Salt

Salt
"Taste and see that the Lord is good." Psalm 34:8

Friday, October 28, 2011

To Be a Spider Plant


Ministry is a rewarding career.  I can’t imagine anything more wonderful than being able to share the good news of Jesus Christ in a variety of ways.  However, there aren’t very many concrete measuring tools.  The kind of success that I generally value is not related to numbers but more about the spiritual growth that goes on inside of a person. It is hard to hold that up to a yardstick.  That’s when I look at my spider plants.   
When I moved in to my office at Trinity, formerly occupied by Pastor Sam Hamilton-Poore,  I inherited a spider plant.  I remember meeting with Pastor Sam before I started and making a joke about the poor plant.  It was laying sideways in a pot with very little dirt.  He said he would leave it for me as a gift.  Within the first month of starting at Trinity I took the plant home, re-potted it, and put it outside in the spring sunshine to see if it would survive.  By the end of the summer, I was overwhelmed with spider plant “babies” hanging off the plant.  I cut and potted a few and returned the original to my church office.  Since that time, they have multiplied with so many new spider plants that I haven’t known what to do with them or where they have all gone.  My college age kids have them in their apartments and dorms.  I put them in with my annuals flowers outside at home and at our businesses.  They adorn the front entry of the cafe downtown.  I have given them away to friends and strangers who then have given them to others.  As I started to move my plants inside for the winter this year, I potted numerous spider plant babies to give to the youth to sell at the Scandinavian Bazaar.  One forlorn little spider plant at Trinity has given birth to countless other plants that have gone all over our community and beyond in the last 5 years.

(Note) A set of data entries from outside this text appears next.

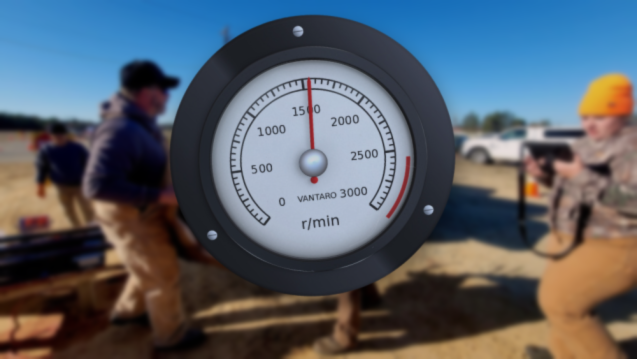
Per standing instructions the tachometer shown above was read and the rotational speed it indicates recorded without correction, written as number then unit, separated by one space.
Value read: 1550 rpm
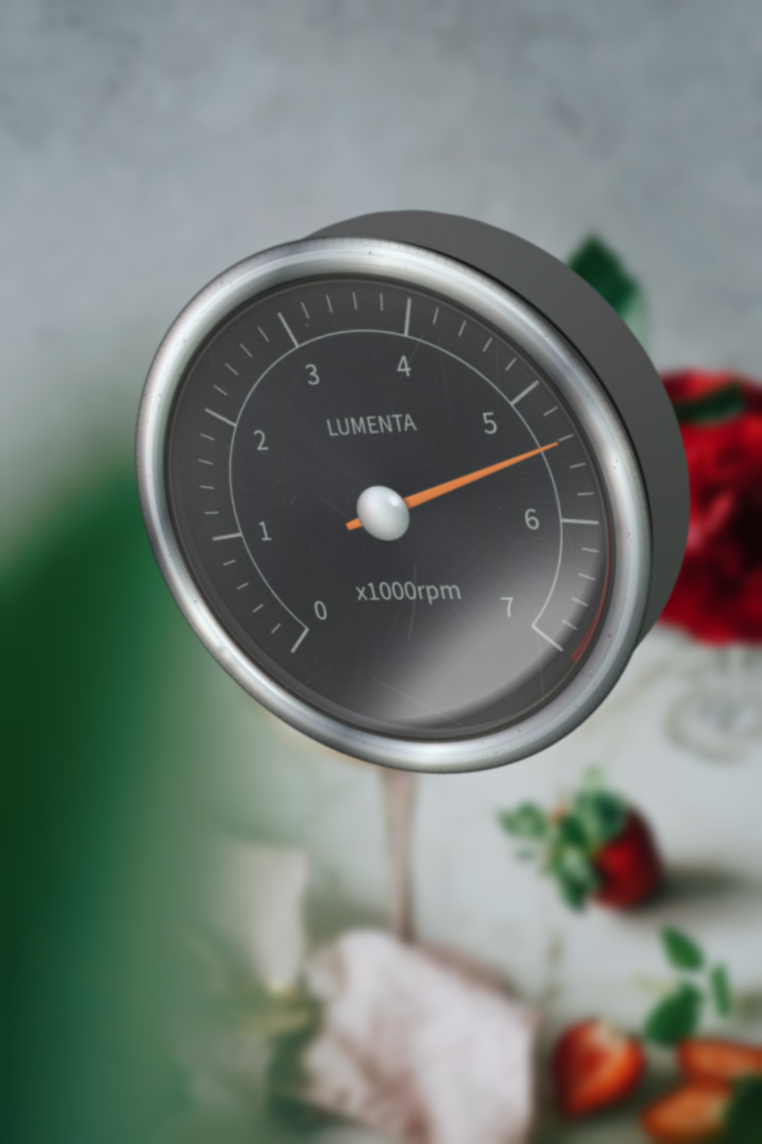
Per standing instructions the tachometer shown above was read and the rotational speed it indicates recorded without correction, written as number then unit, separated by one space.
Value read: 5400 rpm
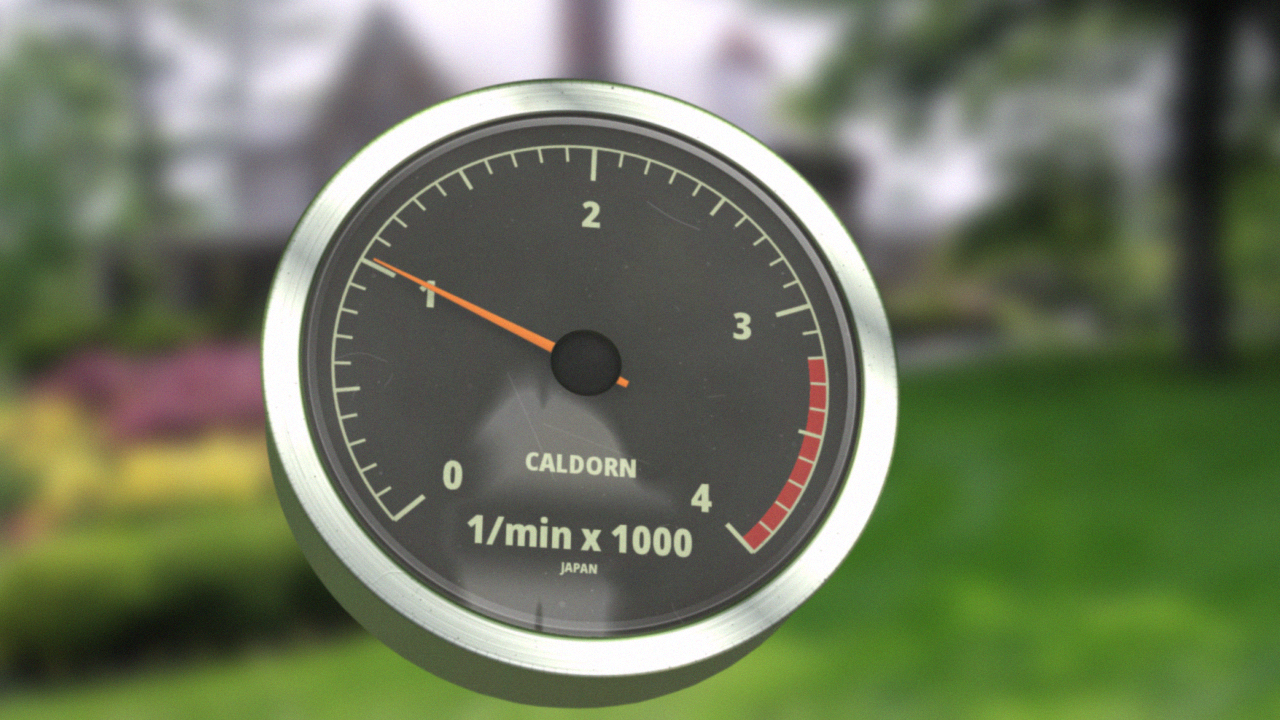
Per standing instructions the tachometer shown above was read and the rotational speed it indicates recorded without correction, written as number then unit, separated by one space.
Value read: 1000 rpm
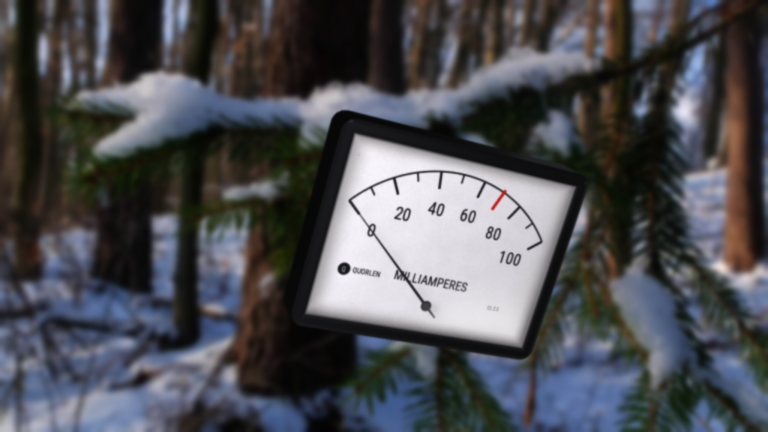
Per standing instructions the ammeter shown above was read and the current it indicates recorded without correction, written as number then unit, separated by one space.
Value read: 0 mA
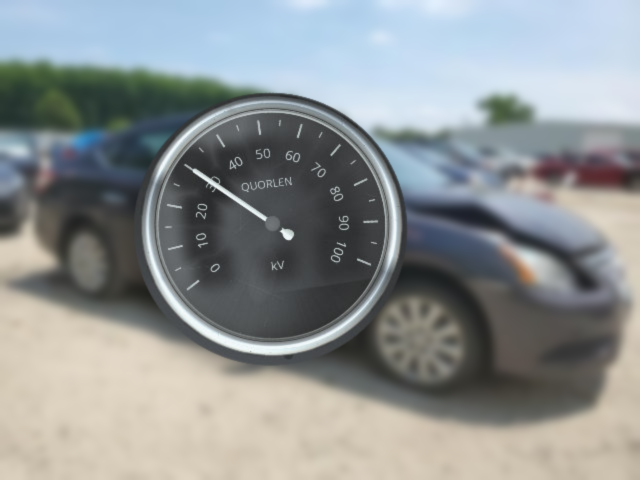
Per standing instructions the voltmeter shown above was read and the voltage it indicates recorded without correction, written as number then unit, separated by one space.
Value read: 30 kV
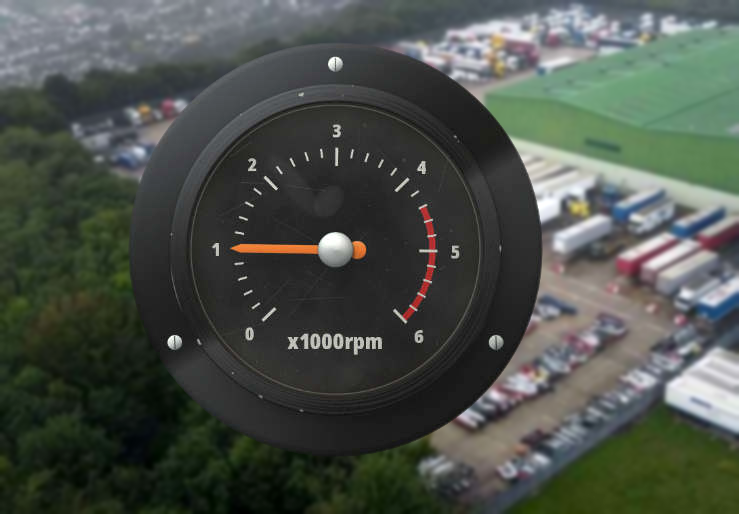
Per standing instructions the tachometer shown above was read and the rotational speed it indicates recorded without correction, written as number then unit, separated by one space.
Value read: 1000 rpm
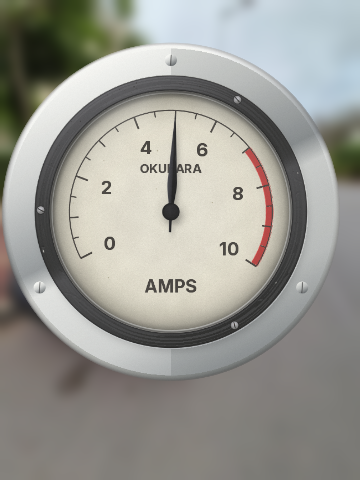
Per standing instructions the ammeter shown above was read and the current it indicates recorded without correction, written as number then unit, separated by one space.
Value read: 5 A
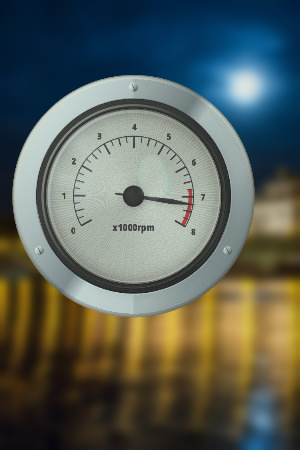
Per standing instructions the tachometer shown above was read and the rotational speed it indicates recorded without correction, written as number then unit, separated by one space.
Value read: 7250 rpm
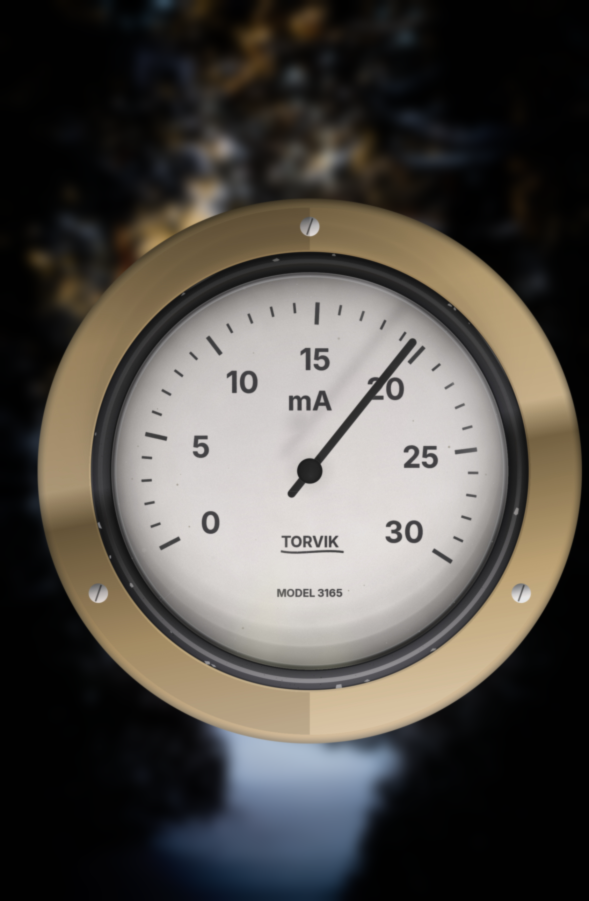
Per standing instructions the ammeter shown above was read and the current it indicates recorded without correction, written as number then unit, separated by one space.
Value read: 19.5 mA
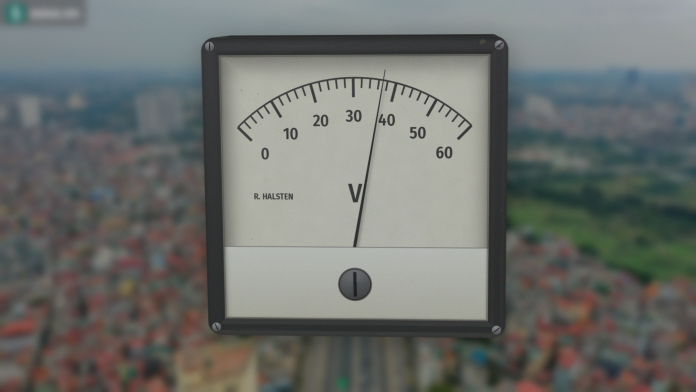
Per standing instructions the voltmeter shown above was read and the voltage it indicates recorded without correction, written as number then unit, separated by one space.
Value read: 37 V
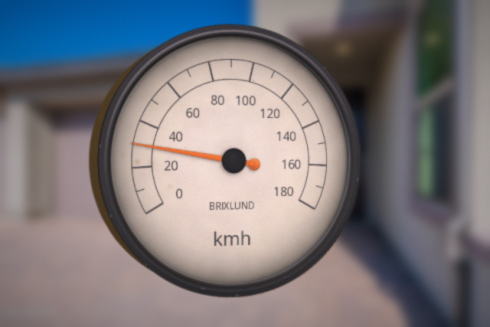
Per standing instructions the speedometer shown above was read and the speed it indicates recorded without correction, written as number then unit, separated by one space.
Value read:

When Jesus talked about discipleship, he used familiar images from his environment:  vines and branches, sower and soils, mustards seeds and trees.  I wonder if Jesus lived in north Iowa today, he would say, "You are spider plants."  We are to send out shoots of growth, creating new plants.  These plants then find their own soil where they can grow and create more new plants, eventually to the point that no one is sure where they all came from or where they all have gone.   


Sometimes, I like to think about the ministry at Trinity as trying to live up to my spider plant.  In the last five years, it is my hope that some words and actions of comfort, hope and challenge have reproduced in others.  And it is my belief that shoots of spiritual growth from Trinity have made an impact all over our community and beyond.


(For those of you wondering... After a 3 week silence of returning to regular ministry responsibilities and evaluating some responses to this blog, I have decided to continue writing.  Because of other time commitments, the entries may not be as often as they were during my sabbatical but will evolve as my life experiences reveal God to me in fresh ways each day.)